[Exercise description]: Restate all of the data precisely, omitting nothing.

Bounding box prediction data:

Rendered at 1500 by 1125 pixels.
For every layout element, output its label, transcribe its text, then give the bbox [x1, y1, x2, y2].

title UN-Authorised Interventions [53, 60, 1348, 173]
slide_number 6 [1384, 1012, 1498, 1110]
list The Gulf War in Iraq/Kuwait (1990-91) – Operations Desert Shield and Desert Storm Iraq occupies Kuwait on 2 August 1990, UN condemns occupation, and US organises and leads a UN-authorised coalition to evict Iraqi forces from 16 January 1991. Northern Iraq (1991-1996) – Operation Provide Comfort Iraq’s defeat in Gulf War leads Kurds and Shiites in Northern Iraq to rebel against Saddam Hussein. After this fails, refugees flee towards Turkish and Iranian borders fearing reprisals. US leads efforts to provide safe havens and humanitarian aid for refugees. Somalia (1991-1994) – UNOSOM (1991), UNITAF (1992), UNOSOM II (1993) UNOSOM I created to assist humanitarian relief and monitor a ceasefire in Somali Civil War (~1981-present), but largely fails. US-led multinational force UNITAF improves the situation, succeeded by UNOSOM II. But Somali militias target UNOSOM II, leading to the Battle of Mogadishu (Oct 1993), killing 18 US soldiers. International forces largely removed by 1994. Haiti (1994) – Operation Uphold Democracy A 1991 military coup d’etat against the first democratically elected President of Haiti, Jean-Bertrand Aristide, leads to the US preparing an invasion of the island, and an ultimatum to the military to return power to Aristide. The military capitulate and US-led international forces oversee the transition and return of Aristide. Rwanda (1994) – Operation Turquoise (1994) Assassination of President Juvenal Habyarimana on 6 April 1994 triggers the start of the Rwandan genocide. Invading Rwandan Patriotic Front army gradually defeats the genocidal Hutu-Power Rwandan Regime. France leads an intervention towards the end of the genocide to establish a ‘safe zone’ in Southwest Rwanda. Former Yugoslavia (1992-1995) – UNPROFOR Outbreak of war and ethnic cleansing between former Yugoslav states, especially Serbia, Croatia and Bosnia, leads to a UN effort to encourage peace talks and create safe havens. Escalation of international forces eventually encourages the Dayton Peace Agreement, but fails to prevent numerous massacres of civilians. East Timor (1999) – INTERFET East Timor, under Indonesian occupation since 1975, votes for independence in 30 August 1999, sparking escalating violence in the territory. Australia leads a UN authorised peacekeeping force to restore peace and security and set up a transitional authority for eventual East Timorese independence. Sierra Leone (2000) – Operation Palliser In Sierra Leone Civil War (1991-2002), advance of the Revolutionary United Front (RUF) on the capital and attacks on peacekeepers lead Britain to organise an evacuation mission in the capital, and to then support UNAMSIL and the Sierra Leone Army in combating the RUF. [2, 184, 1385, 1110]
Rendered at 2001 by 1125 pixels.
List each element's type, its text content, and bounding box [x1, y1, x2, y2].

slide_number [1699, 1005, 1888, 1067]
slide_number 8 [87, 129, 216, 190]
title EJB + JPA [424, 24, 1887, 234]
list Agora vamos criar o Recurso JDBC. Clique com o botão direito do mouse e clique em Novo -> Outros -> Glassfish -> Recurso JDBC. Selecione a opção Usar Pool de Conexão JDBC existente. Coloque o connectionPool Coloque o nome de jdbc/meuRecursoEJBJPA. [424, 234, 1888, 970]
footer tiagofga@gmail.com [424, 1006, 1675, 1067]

[Output]:
Rendered at 1500 by 1125 pixels.
For every layout element, output its label, transcribe its text, then give the bbox [x1, y1, x2, y2].

title UN-Authorised Interventions [53, 60, 1348, 173]
slide_number 6 [1384, 1012, 1498, 1110]
list The Gulf War in Iraq/Kuwait (1990-91) – Operations Desert Shield and Desert Storm Iraq occupies Kuwait on 2 August 1990, UN condemns occupation, and US organises and leads a UN-authorised coalition to evict Iraqi forces from 16 January 1991. Northern Iraq (1991-1996) – Operation Provide Comfort Iraq’s defeat in Gulf War leads Kurds and Shiites in Northern Iraq to rebel against Saddam Hussein. After this fails, refugees flee towards Turkish and Iranian borders fearing reprisals. US leads efforts to provide safe havens and humanitarian aid for refugees. Somalia (1991-1994) – UNOSOM (1991), UNITAF (1992), UNOSOM II (1993) UNOSOM I created to assist humanitarian relief and monitor a ceasefire in Somali Civil War (~1981-present), but largely fails. US-led multinational force UNITAF improves the situation, succeeded by UNOSOM II. But Somali militias target UNOSOM II, leading to the Battle of Mogadishu (Oct 1993), killing 18 US soldiers. International forces largely removed by 1994. Haiti (1994) – Operation Uphold Democracy A 1991 military coup d’etat against the first democratically elected President of Haiti, Jean-Bertrand Aristide, leads to the US preparing an invasion of the island, and an ultimatum to the military to return power to Aristide. The military capitulate and US-led international forces oversee the transition and return of Aristide. Rwanda (1994) – Operation Turquoise (1994) Assassination of President Juvenal Habyarimana on 6 April 1994 triggers the start of the Rwandan genocide. Invading Rwandan Patriotic Front army gradually defeats the genocidal Hutu-Power Rwandan Regime. France leads an intervention towards the end of the genocide to establish a ‘safe zone’ in Southwest Rwanda. Former Yugoslavia (1992-1995) – UNPROFOR Outbreak of war and ethnic cleansing between former Yugoslav states, especially Serbia, Croatia and Bosnia, leads to a UN effort to encourage peace talks and create safe havens. Escalation of international forces eventually encourages the Dayton Peace Agreement, but fails to prevent numerous massacres of civilians. East Timor (1999) – INTERFET East Timor, under Indonesian occupation since 1975, votes for independence in 30 August 1999, sparking escalating violence in the territory. Australia leads a UN authorised peacekeeping force to restore peace and security and set up a transitional authority for eventual East Timorese independence. Sierra Leone (2000) – Operation Palliser In Sierra Leone Civil War (1991-2002), advance of the Revolutionary United Front (RUF) on the capital and attacks on peacekeepers lead Britain to organise an evacuation mission in the capital, and to then support UNAMSIL and the Sierra Leone Army in combating the RUF. [2, 184, 1385, 1110]
Rendered at 2001 by 1125 pixels.
List each element's type, its text content, and bounding box [x1, y1, x2, y2].

slide_number [1699, 1005, 1888, 1067]
slide_number 8 [87, 129, 216, 190]
title EJB + JPA [424, 24, 1887, 234]
list Agora vamos criar o Recurso JDBC. Clique com o botão direito do mouse e clique em Novo -> Outros -> Glassfish -> Recurso JDBC. Selecione a opção Usar Pool de Conexão JDBC existente. Coloque o connectionPool Coloque o nome de jdbc/meuRecursoEJBJPA. [424, 234, 1888, 970]
footer tiagofga@gmail.com [424, 1006, 1675, 1067]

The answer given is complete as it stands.